Bolthouse Farms gets back to its roots

A year after being purchased from Campbell Soup by a private equity firm led by its former […]

A year after being purchased from Campbell Soup by a private equity firm led by its former CEO, Bolthouse Farms is — quite literally — returning to its roots.

The company started out as a carrot farm more than 100 years ago. Its new line of Bolthouse Farms Wunderoots Carrot Swaps helps put carrots at the center of the plate for any consumer interested in eating less processed plant-based cuisine. The new line includes Carrot Dogs — whole carrots with seasoning and flavors to make them taste like hot dogs or sausages — and kits to cook Carrot Fettuccine and Riced Carrots.

These new products featuring the orange root vegetable come in many varieties. Carrot Dogs, which are sold in 8-packs along with other meat substitutes, come in Classic American-Style, Chorizo-Style and Sweet Italian-Style. Carrot Fettuccine kits include the carrot “noodles,” plus sauces including Marinara, Spicy Thai Basil and Red Coconut Curry. The Riced Carrot kits also include a sauce: Sesame Stir Fry, Green Chile or Yellow Coconut Curry. The fettuccine and Riced Carrot products are sold in the produce section.

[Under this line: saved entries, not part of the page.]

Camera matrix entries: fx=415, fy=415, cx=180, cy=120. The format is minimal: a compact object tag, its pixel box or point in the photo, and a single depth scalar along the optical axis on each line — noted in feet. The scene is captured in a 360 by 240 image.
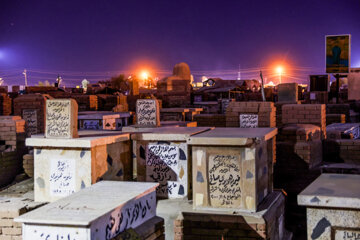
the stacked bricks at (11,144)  29.48
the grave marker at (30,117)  34.99
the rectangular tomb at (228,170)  17.12
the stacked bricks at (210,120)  38.45
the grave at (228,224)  16.83
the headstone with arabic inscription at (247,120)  29.99
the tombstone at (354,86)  83.11
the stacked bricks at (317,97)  78.98
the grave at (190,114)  43.55
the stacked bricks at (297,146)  29.35
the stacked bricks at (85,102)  49.93
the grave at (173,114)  42.32
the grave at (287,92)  43.27
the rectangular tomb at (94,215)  9.71
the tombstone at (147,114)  24.13
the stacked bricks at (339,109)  61.11
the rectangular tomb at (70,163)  18.29
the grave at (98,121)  33.47
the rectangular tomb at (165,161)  20.43
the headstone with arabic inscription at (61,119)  18.80
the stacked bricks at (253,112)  29.17
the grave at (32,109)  35.04
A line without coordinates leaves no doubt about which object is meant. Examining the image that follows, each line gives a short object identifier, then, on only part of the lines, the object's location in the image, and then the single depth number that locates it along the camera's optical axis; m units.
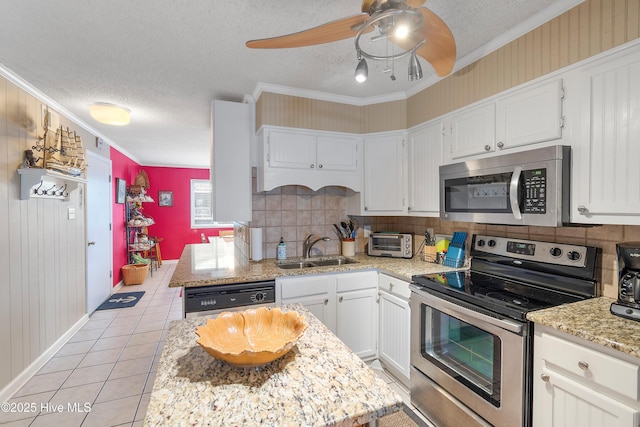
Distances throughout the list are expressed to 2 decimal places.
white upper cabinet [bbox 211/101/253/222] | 2.62
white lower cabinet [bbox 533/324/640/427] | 1.07
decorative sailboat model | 2.52
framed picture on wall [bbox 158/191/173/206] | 6.69
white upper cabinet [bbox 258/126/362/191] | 2.52
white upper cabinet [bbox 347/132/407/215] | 2.69
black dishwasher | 1.98
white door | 3.82
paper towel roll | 2.60
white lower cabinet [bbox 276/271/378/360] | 2.25
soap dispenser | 2.71
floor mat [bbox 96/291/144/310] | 4.14
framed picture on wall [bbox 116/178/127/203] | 5.00
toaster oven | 2.71
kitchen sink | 2.61
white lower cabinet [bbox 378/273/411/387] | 2.16
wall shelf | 2.33
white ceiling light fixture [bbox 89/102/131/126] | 2.85
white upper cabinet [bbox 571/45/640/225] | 1.29
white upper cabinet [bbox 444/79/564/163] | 1.59
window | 7.04
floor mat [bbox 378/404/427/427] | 1.88
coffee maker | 1.27
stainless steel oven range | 1.42
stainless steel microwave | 1.52
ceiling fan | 1.12
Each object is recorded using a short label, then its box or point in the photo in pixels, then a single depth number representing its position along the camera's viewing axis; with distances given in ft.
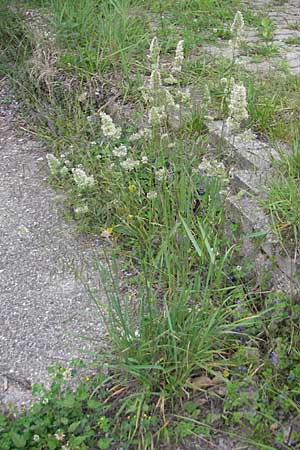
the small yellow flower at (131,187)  10.15
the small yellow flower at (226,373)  7.51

Turning vegetables into substitutes for traditional starchy products has been a trend in recent years, but no brands have really focused on carrots. There are only a couple similar options on the market: Green Giant has a frozen carrot noodle product, and a few smaller brands have created riced carrots. As for carrot hot dogs, there are hundreds of recipes online and a few vegan restaurants make them, but there has been no CPG option available until now.

But if any vegetable is ripe to be turned into healthy substitutes, it’s the carrot. According to the Produce Managers’ Association, carrots are the 4th most popular vegetable in the United States, with 60% of all households buying them in 2019. Since carrots are a known and well-liked veggie, there may be less consumer hesitation to try different kinds of products made from them.

Consumers tend to see conventional hot dogs and sausages as some of the most processed foods in the store. And while other plant-based varieties may tout clean labels, many of them are still highly processed. It’s nearly impossible to get a less processed substitute than a carrot dog, which still actually looks like a long, thick carrot.

Bolthouse Farms is smart to use its expertise in the orange root vegetable and make a CPG version of an internet-popular vegan recipe. After all, being a first-mover with a unique veggie-forward product has been known to start a trend among CPG brands.